To pinpoint force-bearing residues pairs resisting the protein opening, we inspected the redistribution of mechanical stress in the VAR2CSA protein upon opening. As a way to quantify this, we used force distribution analysis. We retrieved the pair-wise force inside the protein when it was in the open state, relative to the force in the closed state. The pair-wise force drastically changed for several residue pairs, indicating a large redistribution of mechanical stress among them (Fig 4). We distinguished between pairs whose interaction was largely disrupted (Fig 4A) from pairs whose interaction was not diminished (Fig 4B). In the former case, as somewhat expected, residues located at the interface of the two subregions were most notoriously affected. In particular, a large set of ionic or hydrogen-bond interactions between the DBL2X and DBL4X domains were compromised (Fig 4A). In the latter case, changes occurred more locally, i.e. separately in each subdomain (Fig 4B), and they were overall statistically less pronounced (see pairs only distinguishable for small z scores in S3 Fig). This corroborates the mechanical stability of the individual domains, which undergo very little deformation during rupture, as also observed structurally with the per-domain and per-subregion RMSDs (see Figs 3E and S1). Not surprisingly, in both cases, the unfolded C-terminal segment displayed significant changes in pair-wise force. Consequently, this analysis reveals a specific cluster of interdomain interactions, which are mechanically affected by the opening of VAR2CSA, and otherwise rather minor stress redistribution through the protein upon opening.

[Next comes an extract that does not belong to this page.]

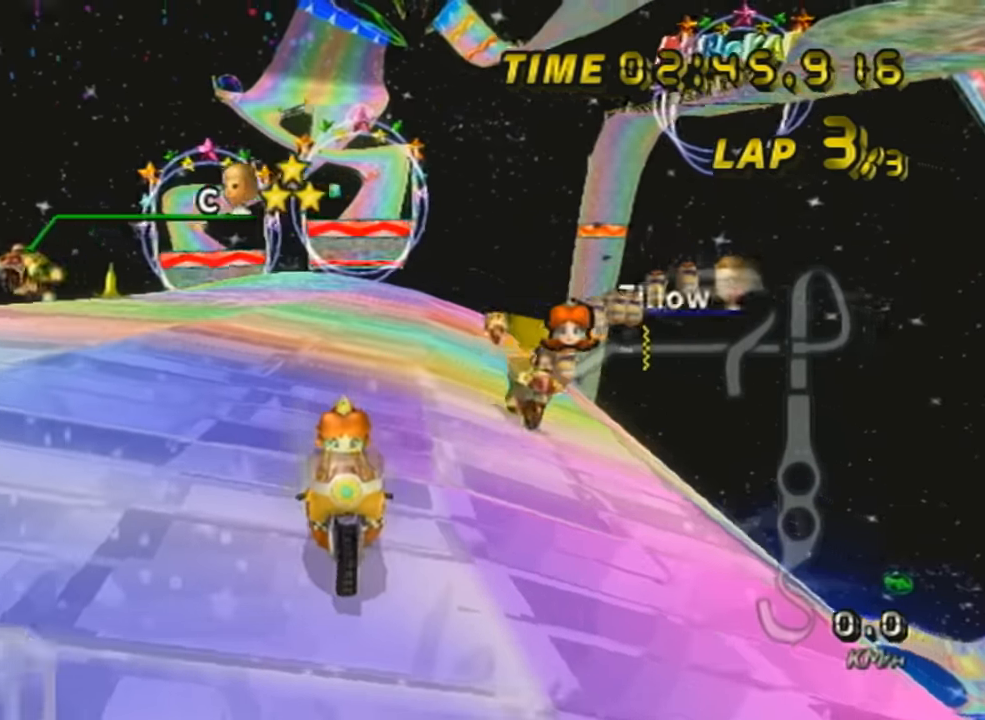
{"buttons": ["A"], "left_stick": "center", "events": [[33, "left_stick", "up-left"], [133, "left_stick", "right"], [200, "left_stick", "center"], [383, "X", "up"], [417, "R1", "up"]]}
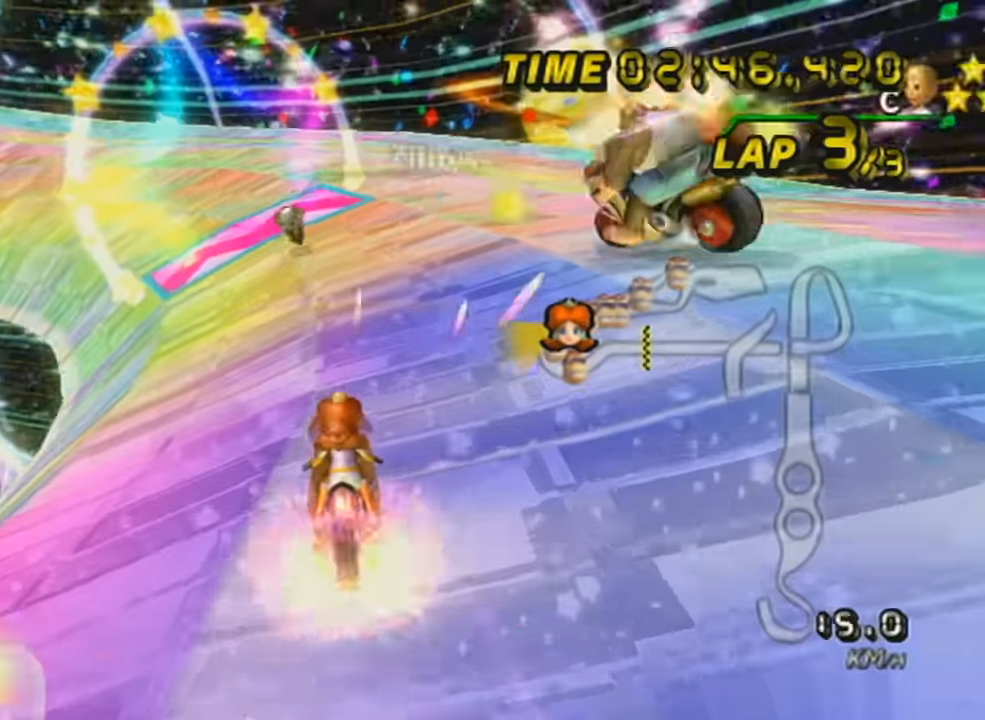
{"buttons": ["A", "X", "R1"], "left_stick": "up-left", "events": [[251, "R1", "down"], [384, "X", "down"], [384, "left_stick", "up-left"]]}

Shown is the change in pairwise force ΔFij = 〈Fij(open)〉 − 〈Fij(closed)〉 for the pair of residues (i, j). “open” (“closed”) corresponds to the state after (before) opening of the VAR2CSA core region. ΔF is depicted as lines connecting the residues (i, j) in either a 3D or 2D representation. Two situations were considered: when the interaction between the pair residues was completely disrupted during opening (A) and when it was not (B). In the 3D representations, VAR2CSA is shown as cartoon in one of its typical open conformations (N-terminal subregion: grey and C-terminal subregion: brown). The CSA chain is depicted with spheres (green). The thickness of the black lines is proportional to |ΔF|. The points of application of force are indicated with the black arrows. In the 2D representations, the VAR2CSA amino acid sequence spans a circumference, starting with the NTS N-terminal domain and ending with the C-terminal ID3 domain. The intercalated black and gray arc segments correspond to the portion of each domain in the sequence. Here, ΔF is colored according to the color bar shown at the bottom. Accordingly, pairs that showed a pair-wise force higher in the open state are depicted in red, whereas pairs for which the force was higher in the closed state are indicated in blue. Only pairs displaying a statistically significant change are shown: score z > 0.75 in A and z > 0.5 in B (see pairs for other z values in S3 Fig) and |ΔF| > 1 pN. Residues displaying significant changes are highlighted in purple.
Orientation of VAR2CSA and sugar–protein electrostatic interactions explain VAR2CSA opening preference over sugar dissociation
We next shed light on the mechanism behind the preferential opening of the core domain prior to detachment of the sugar from the major binding site. Because the pulling direction influences the force response of biomolecules [68–74], we first checked the effect of the orientation of VAR2CSA with respect to the pulling axis. We calculated the angles formed by the tethered sugar and the opened interface with respect to the pulling axis, denoted as θ and φ, respectively (Fig 5A). We observe that the CSA sugar inclined with respect to the pulling axes forming a θ angle of 20±12° (average ± standard deviation) (Fig 5B). The interface between the N- and the C-terminal subregions, in contrast, adopted a more perpendicular orientation with respect to the pulling axis (φ = 51±11°, average± standard deviation, Fig 5B). These numbers suggest that the orientation of the molecule along the line of tension causes the interface of the cryptic binding site to open in “zipping” mode, whereas the detachment of the CSA molecule from the major binding site follows a mechanically more resistant “shearing” motion.
(A) Cartoon showing the two angles, θ and φ, used for the exploration of the CSA detachment and opening mechanisms, respectively. θ is the angle formed by the CSA chain bound at the major binding site with respect to the pulling axis (green). φ is the angle along the subregion interface with respect to the pulling axis (pink) (B) Histogram showing the distribution of θ (green) and φ (pink) angles calculated over the 20 force-probe simulation repeats until the subregions were entirely separated. (C) The potential energy between the subregions that opened under force (Subregions: pink) and between the CSA chain and the major binding site (protein–CSA: green) were computed from the equilibrium MD simulations. Normalized distributions of the short-range Lennard-Jones (left) and Coulomb (middle) contributions, as well as the distribution of the sum of them (right), are presented. (D) Probability of formation of hydrogen bonds between each amino acid of the major binding site and the CSA sugar (white bars). Probability of formation of ionic pairs, i.e. hydrogen bonds between the positively-charged side chains of Arginine, Lysine and Histidine, and the negatively-charged carboxylate and sulfate groups of the CSA chain is also shown (blue bars). Residues that displayed a probability higher than 40% are labeled. The amino acids are separated according to the domain they belong to.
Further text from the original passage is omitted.